Model configs (like [`bert_en_uncased_base.yaml`](https://github.com/tensorflow/models/blob/main/bert_en_uncased_base.yaml)) define the neural network architecture parameters including hidden size, number of layers, and dropout rates. Experiment configs (like [`glue_mnli_matched.yaml`](https://github.com/tensorflow/models/blob/main/glue_mnli_matched.yaml)) specify task-specific settings including data paths, evaluation metrics, and initialization checkpoints. The training driver merges these configurations at runtime to create the complete training graph.

### Can I fine-tune BERT on custom datasets using Model Garden?

Yes. First, preprocess your data using [`official/nlp/data/create_finetuning_data.py`](https://github.com/tensorflow/models/blob/main/official/nlp/data/create_finetuning_data.py) with `--fine_tuning_task_type=classification` (or appropriate task type) to generate TF-Records. Then create a custom YAML experiment configuration pointing to your data paths, or use `--params_override` to specify `task.train_data.input_path` and `task.validation_data.input_path` when launching [`official/nlp/train.py`](https://github.com/tensorflow/models/blob/main/official/nlp/train.py).

### How do I resume training after a TPU pre-emption?

The training driver in [`official/nlp/train.py`](https://github.com/tensorflow/models/blob/main/official/nlp/train.py) automatically supports pre-emption recovery on TPUs by periodically saving checkpoints to the directory specified by `--model_dir`. When restarting the job with the same `--model_dir` and `--tpu` flags, the driver detects the latest checkpoint and resumes training from that step without manual intervention.

### Should I use TensorFlow Hub URLs or local checkpoints for initialization?

Both methods are supported.
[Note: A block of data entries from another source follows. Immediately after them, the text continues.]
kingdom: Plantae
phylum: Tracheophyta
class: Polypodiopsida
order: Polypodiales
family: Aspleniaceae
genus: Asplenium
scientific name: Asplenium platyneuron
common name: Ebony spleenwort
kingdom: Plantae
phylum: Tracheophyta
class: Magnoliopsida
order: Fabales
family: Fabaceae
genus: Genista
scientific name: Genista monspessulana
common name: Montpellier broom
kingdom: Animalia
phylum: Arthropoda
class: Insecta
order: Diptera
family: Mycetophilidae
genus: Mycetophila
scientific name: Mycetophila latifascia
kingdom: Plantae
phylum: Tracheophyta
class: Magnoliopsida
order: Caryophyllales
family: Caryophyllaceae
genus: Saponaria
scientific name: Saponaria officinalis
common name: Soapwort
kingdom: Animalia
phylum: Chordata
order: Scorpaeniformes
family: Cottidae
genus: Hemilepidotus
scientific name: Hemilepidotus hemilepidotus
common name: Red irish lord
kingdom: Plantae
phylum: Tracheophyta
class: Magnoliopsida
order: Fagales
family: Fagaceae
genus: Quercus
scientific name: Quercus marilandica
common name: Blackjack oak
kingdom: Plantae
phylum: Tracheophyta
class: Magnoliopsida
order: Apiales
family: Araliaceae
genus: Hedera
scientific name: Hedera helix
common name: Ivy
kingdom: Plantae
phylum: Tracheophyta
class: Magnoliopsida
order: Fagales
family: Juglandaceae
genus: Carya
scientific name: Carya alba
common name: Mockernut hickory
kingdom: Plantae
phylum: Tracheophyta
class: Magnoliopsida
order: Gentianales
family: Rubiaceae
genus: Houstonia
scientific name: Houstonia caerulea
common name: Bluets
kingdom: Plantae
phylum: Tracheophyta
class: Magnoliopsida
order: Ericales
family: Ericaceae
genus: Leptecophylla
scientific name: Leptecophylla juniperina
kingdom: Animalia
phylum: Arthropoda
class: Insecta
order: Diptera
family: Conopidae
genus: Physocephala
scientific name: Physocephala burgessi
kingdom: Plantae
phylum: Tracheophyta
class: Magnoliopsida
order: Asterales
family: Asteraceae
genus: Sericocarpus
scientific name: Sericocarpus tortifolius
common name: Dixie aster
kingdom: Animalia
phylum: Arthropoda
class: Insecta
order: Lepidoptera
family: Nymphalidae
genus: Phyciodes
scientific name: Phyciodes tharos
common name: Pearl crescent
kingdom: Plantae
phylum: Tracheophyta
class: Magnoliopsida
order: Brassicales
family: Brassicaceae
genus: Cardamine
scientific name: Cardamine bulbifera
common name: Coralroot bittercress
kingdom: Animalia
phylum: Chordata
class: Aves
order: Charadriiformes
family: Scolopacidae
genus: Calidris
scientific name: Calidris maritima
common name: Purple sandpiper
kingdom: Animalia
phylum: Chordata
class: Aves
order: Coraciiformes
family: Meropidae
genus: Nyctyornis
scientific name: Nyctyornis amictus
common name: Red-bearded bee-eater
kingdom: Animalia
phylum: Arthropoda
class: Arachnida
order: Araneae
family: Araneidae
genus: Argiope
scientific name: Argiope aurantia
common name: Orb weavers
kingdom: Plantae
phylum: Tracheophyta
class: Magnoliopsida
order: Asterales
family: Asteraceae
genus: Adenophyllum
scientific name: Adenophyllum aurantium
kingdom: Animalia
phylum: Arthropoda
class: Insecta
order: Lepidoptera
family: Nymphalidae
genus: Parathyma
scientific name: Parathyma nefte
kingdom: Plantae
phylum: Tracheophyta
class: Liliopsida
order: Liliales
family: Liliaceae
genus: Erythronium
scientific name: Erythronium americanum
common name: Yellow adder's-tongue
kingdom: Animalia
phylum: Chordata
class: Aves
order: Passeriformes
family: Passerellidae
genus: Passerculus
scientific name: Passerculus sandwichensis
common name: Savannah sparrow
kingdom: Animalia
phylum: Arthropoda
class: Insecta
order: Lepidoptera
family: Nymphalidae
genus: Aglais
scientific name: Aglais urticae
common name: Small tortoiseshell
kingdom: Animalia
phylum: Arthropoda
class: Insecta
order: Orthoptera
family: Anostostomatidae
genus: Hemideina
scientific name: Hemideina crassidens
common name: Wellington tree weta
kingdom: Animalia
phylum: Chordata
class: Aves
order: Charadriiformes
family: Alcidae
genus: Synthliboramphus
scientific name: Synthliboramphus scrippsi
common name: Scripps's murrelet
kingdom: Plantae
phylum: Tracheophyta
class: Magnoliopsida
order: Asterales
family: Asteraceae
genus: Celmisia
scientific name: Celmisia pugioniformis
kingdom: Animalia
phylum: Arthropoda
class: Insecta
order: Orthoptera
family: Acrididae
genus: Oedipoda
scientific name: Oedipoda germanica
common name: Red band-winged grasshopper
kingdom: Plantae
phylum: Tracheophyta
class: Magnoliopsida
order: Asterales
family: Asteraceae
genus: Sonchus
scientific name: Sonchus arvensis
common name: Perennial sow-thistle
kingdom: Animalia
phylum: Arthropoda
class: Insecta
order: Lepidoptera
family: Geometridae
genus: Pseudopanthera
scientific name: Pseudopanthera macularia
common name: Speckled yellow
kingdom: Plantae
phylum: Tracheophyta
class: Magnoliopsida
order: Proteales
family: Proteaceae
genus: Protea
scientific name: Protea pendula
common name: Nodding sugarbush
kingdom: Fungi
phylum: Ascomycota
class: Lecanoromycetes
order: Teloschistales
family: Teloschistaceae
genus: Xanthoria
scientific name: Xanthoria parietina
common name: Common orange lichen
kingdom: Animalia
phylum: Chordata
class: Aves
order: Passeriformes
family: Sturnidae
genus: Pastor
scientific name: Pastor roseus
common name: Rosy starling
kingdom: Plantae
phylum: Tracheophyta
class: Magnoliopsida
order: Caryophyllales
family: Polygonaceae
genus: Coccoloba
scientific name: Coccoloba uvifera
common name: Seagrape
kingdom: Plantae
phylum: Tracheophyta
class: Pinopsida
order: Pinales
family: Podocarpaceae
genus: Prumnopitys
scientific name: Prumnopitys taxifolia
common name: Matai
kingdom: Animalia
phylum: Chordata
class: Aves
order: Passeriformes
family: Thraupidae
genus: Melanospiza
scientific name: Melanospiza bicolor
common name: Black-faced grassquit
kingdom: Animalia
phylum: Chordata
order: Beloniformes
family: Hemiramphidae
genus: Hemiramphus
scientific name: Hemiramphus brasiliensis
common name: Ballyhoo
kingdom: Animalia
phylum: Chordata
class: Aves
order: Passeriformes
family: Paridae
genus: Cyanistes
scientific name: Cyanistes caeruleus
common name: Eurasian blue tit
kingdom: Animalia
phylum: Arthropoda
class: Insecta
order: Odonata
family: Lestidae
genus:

Use `task.hub_module_url` (e.g., `https://tfhub.dev/tensorflow/bert_en_uncased_L-12_H-768_A-12/4`) to download pre-trained weights automatically, or specify `task.init_checkpoint` with a local path to a BERT checkpoint file (e.g., `~/bert_model.ckpt`) for offline or custom pre-trained models. The local checkpoint approach is preferred when working in air-gapped environments or with custom pre-training outputs.